[TO DO]:
Repeat exactly the lines below that lie between the line with "July 1, 2026" and the line with "May 19, 2026", counting both of those lines as part of the answer.

[MATERIAL PROVIDED]:
○ ○ ○ ○ ○ ○ ○

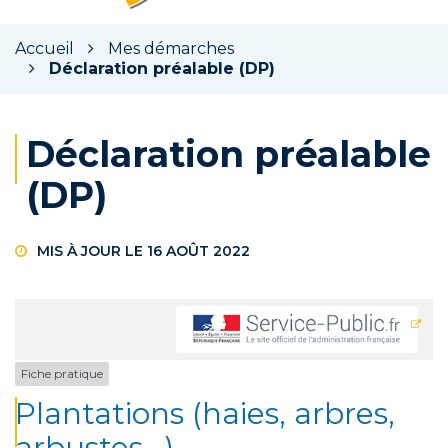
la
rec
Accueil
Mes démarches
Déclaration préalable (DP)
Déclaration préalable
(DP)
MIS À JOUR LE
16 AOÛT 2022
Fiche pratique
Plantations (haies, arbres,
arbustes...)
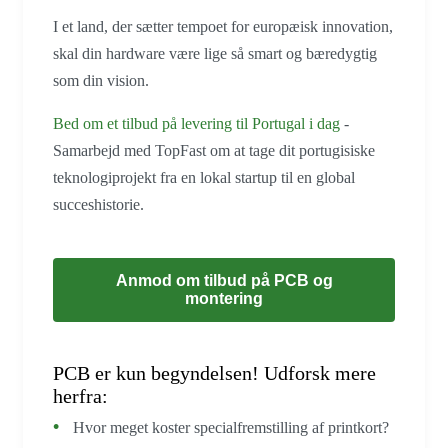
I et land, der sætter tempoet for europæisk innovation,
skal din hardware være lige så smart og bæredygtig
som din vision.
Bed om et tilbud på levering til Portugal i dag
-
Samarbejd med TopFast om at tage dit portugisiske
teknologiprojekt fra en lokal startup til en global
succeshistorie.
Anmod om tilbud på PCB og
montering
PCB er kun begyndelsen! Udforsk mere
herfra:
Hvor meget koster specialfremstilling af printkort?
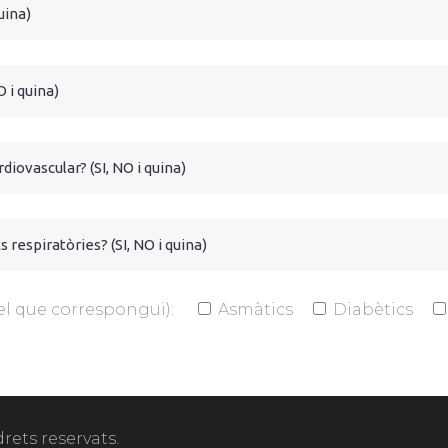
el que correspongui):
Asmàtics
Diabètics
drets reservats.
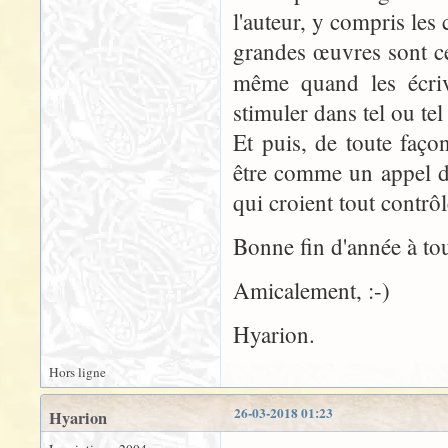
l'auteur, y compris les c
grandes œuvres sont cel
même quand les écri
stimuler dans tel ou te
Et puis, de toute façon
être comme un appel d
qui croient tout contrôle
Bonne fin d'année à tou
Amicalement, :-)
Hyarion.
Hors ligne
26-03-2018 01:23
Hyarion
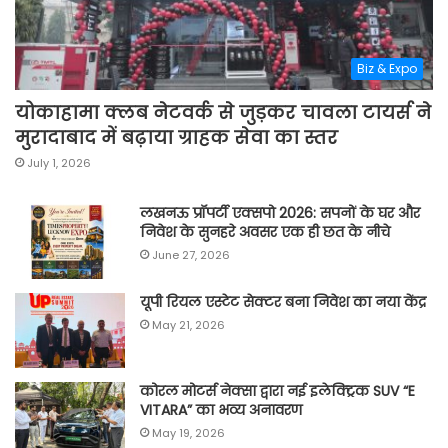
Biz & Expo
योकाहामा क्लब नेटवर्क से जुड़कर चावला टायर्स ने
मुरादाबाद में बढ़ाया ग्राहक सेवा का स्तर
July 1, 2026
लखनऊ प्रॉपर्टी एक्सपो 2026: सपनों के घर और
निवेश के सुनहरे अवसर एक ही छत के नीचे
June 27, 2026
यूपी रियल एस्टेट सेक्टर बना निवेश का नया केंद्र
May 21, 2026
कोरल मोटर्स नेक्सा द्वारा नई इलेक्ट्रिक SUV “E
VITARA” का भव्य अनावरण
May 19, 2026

○ ○ ○ ○ ○ ○ ○

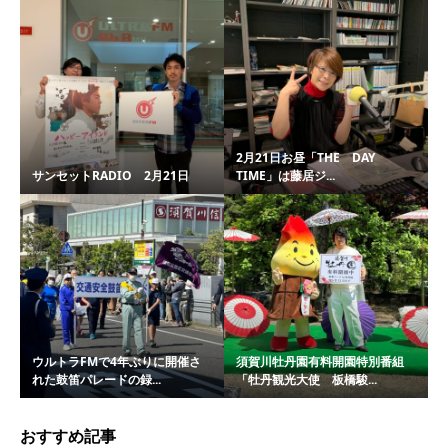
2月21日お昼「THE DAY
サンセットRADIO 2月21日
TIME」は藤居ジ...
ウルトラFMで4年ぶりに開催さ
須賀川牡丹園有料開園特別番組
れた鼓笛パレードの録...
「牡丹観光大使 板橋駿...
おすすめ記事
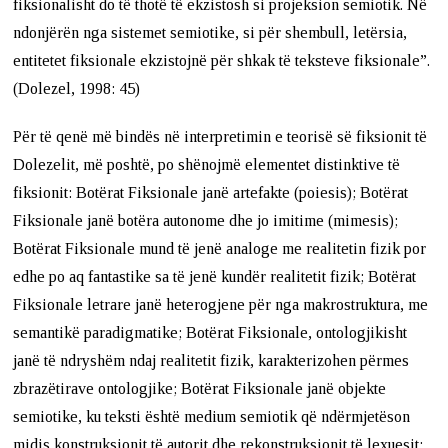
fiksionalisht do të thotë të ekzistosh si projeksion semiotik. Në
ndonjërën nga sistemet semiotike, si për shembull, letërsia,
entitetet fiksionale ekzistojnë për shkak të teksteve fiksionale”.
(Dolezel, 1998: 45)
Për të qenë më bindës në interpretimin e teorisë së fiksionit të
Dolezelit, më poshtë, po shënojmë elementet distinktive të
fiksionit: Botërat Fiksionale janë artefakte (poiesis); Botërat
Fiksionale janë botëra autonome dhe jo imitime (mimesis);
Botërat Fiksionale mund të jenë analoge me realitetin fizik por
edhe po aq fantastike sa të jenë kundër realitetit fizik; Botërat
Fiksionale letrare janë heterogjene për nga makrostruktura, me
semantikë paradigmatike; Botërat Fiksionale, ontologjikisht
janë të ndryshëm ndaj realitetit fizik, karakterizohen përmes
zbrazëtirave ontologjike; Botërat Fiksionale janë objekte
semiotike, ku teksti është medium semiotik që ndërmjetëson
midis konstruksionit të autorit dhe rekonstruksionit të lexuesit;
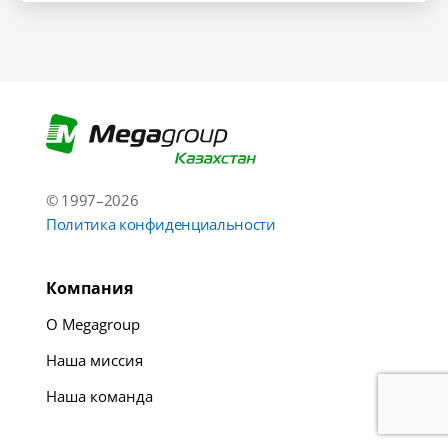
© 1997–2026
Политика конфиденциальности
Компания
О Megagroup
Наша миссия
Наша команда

○ ○ ○ ○ ○ ○ ○

[YOUR RESPONSE]:
July 1, 2026
लखनऊ प्रॉपर्टी एक्सपो 2026: सपनों के घर और
निवेश के सुनहरे अवसर एक ही छत के नीचे
June 27, 2026
यूपी रियल एस्टेट सेक्टर बना निवेश का नया केंद्र
May 21, 2026
कोरल मोटर्स नेक्सा द्वारा नई इलेक्ट्रिक SUV “E
VITARA” का भव्य अनावरण
May 19, 2026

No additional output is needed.